If I had to guess, I would say that the Sept 2015 Intel docs are wrong, and that this instruction (cvtpi2ps) should behave the same way as cvtpi2pd does -- that is, a transition to MMX state happens only if the source is a MMX, not when it is a memory operand. Unfortunately the AMD docs I have don't say anything at all about it.

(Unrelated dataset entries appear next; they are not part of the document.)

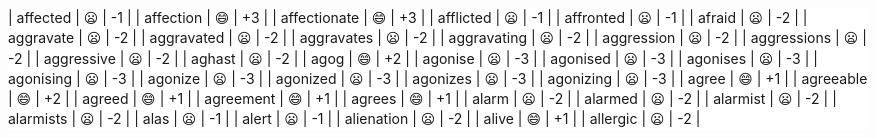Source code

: |      affected      | :frowning: |    -1   |
|      affection     |   :smile:  |    +3   |
|    affectionate    |   :smile:  |    +3   |
|      afflicted     | :frowning: |    -1   |
|      affronted     | :frowning: |    -1   |
|       afraid       | :frowning: |    -2   |
|      aggravate     | :frowning: |    -2   |
|     aggravated     | :frowning: |    -2   |
|     aggravates     | :frowning: |    -2   |
|     aggravating    | :frowning: |    -2   |
|     aggression     | :frowning: |    -2   |
|     aggressions    | :frowning: |    -2   |
|     aggressive     | :frowning: |    -2   |
|       aghast       | :frowning: |    -2   |
|        agog        |   :smile:  |    +2   |
|       agonise      | :frowning: |    -3   |
|      agonised      | :frowning: |    -3   |
|      agonises      | :frowning: |    -3   |
|      agonising     | :frowning: |    -3   |
|       agonize      | :frowning: |    -3   |
|      agonized      | :frowning: |    -3   |
|      agonizes      | :frowning: |    -3   |
|      agonizing     | :frowning: |    -3   |
|        agree       |   :smile:  |    +1   |
|      agreeable     |   :smile:  |    +2   |
|       agreed       |   :smile:  |    +1   |
|      agreement     |   :smile:  |    +1   |
|       agrees       |   :smile:  |    +1   |
|        alarm       | :frowning: |    -2   |
|       alarmed      | :frowning: |    -2   |
|      alarmist      | :frowning: |    -2   |
|      alarmists     | :frowning: |    -2   |
|        alas        | :frowning: |    -1   |
|        alert       | :frowning: |    -1   |
|     alienation     | :frowning: |    -2   |
|        alive       |   :smile:  |    +1   |
|      allergic      | :frowning: |    -2   |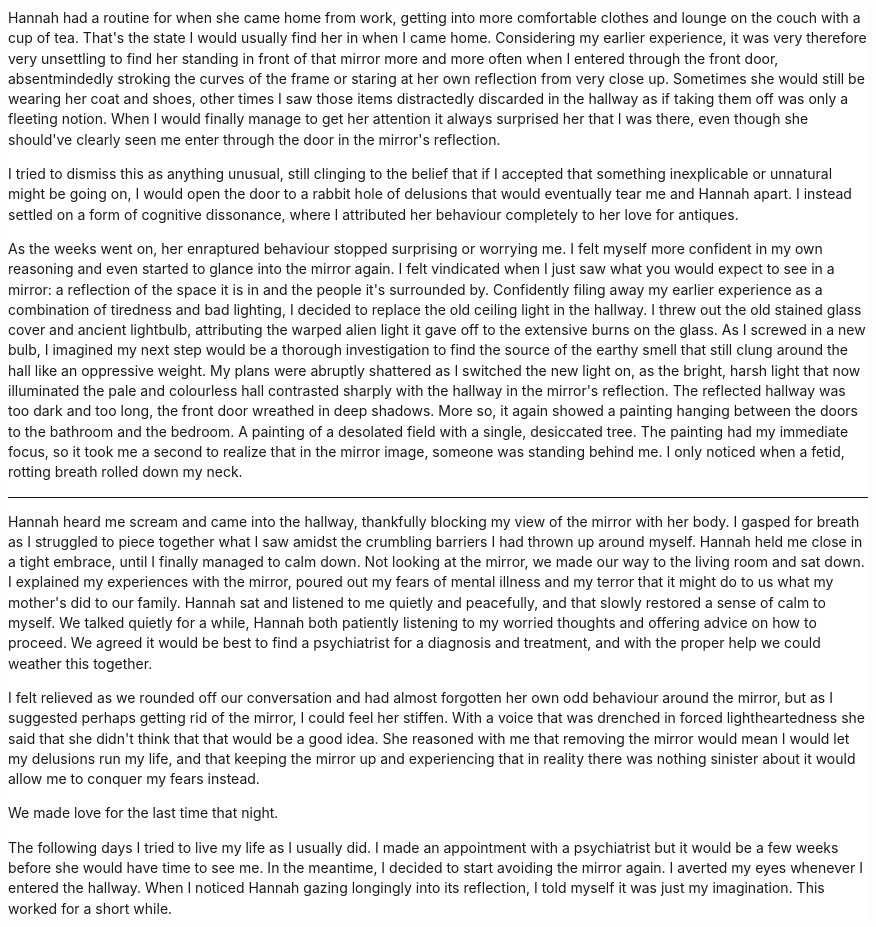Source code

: Hannah had a routine for when she came home from work, getting into more comfortable clothes and lounge on the couch with a cup of tea. That's the state I would usually find her in when I came home. Considering my earlier experience, it was very therefore very unsettling to find her standing in front of that mirror more and more often when I entered through the front door, absentmindedly stroking the curves of the frame or staring at her own reflection from very close up. Sometimes she would still be wearing her coat and shoes, other times I saw those items distractedly discarded in the hallway as if taking them off was only a fleeting notion. When I would finally manage to get her attention it always surprised her that I was there, even though she should've clearly seen me enter through the door in the mirror's reflection. 

I tried to dismiss this as anything unusual, still clinging to the belief that if I accepted that something inexplicable or unnatural might be going on, I would open the door to a rabbit hole of delusions that would eventually tear me and Hannah apart. I instead settled on a form of cognitive dissonance, where I attributed her behaviour completely to her love for antiques. 

As the weeks went on, her enraptured behaviour stopped surprising or worrying me. I felt myself more confident in my own reasoning and even started to glance into the mirror again. I felt vindicated when I just saw what you would expect to see in a mirror: a reflection of the space it is in and the people it's surrounded by. Confidently filing away my earlier experience as a combination of tiredness and bad lighting, I decided to replace the old ceiling light in the hallway. I threw out the old stained glass cover and ancient lightbulb, attributing the warped alien light it gave off to the extensive burns on the glass. As I screwed in a new bulb, I imagined my next step would be a thorough investigation to find the source of the earthy smell that still clung around the hall like an oppressive weight. My plans were abruptly shattered as I switched the new light on, as the bright, harsh light that now illuminated the pale and colourless hall contrasted sharply with the hallway in the mirror's reflection. The reflected hallway was too dark and too long, the front door wreathed in deep shadows. More so, it again showed a painting hanging between the doors to the bathroom and the bedroom. A painting of a desolated field with a single, desiccated tree. The painting had my immediate focus, so it took me a second to realize that in the mirror image, someone was standing behind me. I only noticed when a fetid, rotting breath rolled down my neck.

---

Hannah heard me scream and came into the hallway, thankfully blocking my view of the mirror with her body. I gasped for breath as I struggled to piece together what I saw amidst the crumbling barriers I had thrown up around myself. Hannah held me close in a tight embrace, until I finally managed to calm down. Not looking at the mirror, we made our way to the living room and sat down. I explained my experiences with the mirror, poured out my fears of mental illness and my terror that it might do to us what my mother's did to our family. Hannah sat and listened to me quietly and peacefully, and that slowly restored a sense of calm to myself. We talked quietly for a while, Hannah both patiently listening to my worried thoughts and offering advice on how to proceed. We agreed it would be best to find a psychiatrist for a diagnosis and treatment, and with the proper help we could weather this together.

I felt relieved as we rounded off our conversation and had almost forgotten her own odd behaviour around the mirror, but as I suggested perhaps getting rid of the mirror, I could feel her stiffen. With a voice that was drenched in forced lightheartedness she said that she didn't think that that would be a good idea. She reasoned with me that removing the mirror would mean I would let my delusions run my life, and that keeping the mirror up and experiencing that in reality there was nothing sinister about it would allow me to conquer my fears instead.

We made love for the last time that night.

The following days I tried to live my life as I usually did. I made an appointment with a psychiatrist but it would be a few weeks before she would have time to see me. In the meantime, I decided to start avoiding the mirror again. I averted my eyes whenever I entered the hallway. When I noticed Hannah gazing longingly into its reflection, I told myself it was just my imagination. This worked for a short while. 
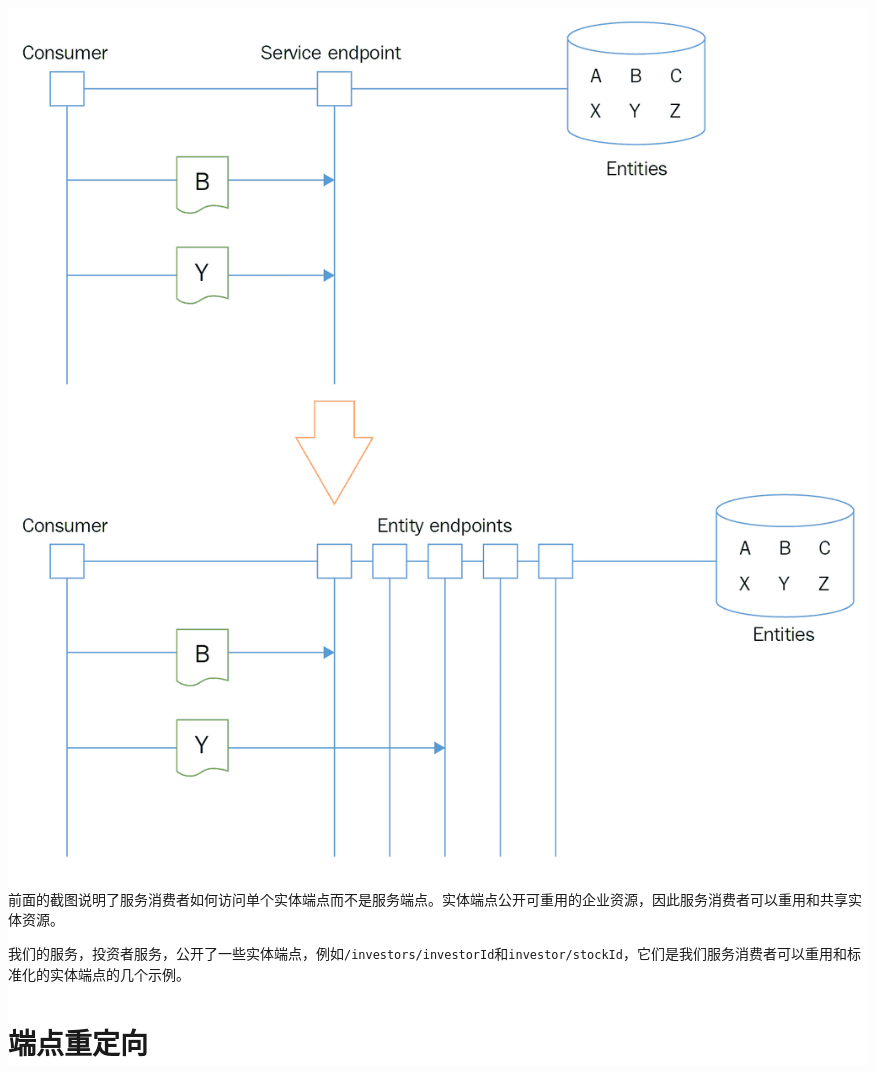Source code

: ![图片](img/e14e1db2-4090-4592-800a-7ee0dcef4368.png)

前面的截图说明了服务消费者如何访问单个实体端点而不是服务端点。实体端点公开可重用的企业资源，因此服务消费者可以重用和共享实体资源。

我们的服务，投资者服务，公开了一些实体端点，例如`/investors/investorId`和`investor/stockId`，它们是我们服务消费者可以重用和标准化的实体端点的几个示例。

# 端点重定向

(In reply to Julian Seward from comment #2) > I'm not sure your test program is correct. The tag word is 16 bits > at byte offsets 8 and 9, but the program tests fenv[9] and [10]. > > That said .. even after changing the 9 and 10 to 8 and 9, it still > gives different results natively vs on V. So something's up here. Oops, yes, the sample program is wrong but the real check uses the correct offset: https://git.libav.org/?p=libav.git;a=blob;f=tests/checkasm/x86/checkasm.asm;h=55212fc24b3be71f25eb3e9f8066bd2cee1c5eef;hb=HEAD#l227 > Is this just a curiosity, or is it causing a problem for you? It's more than curiosity. We added tests for handwritten asm in libav (see tests/checkasm/). It also checks if the asm follows calling convention. I.e restores callee saved registers, makes no assumption of the upper half of int arguments on 64-bit targets and checks if the fpu state was restored properly. The latter check failed under valgrind on a function using cvtpi2ps with a memory operand and no other MMX usage. It only affects a function targeting SSE which will be only used if SSE2 is not available so I added the emms in https://git.libav.org/?p=libav.git;a=commitdiff;h=8563f9887194b07c972c3475d6b51592d77f73f7 . So it's not really a problem for us although there is still the issue that valgrind's behaviour differs from all CPU I tested.
Fixed as described in comment #3. Janne, thanks for spotting this.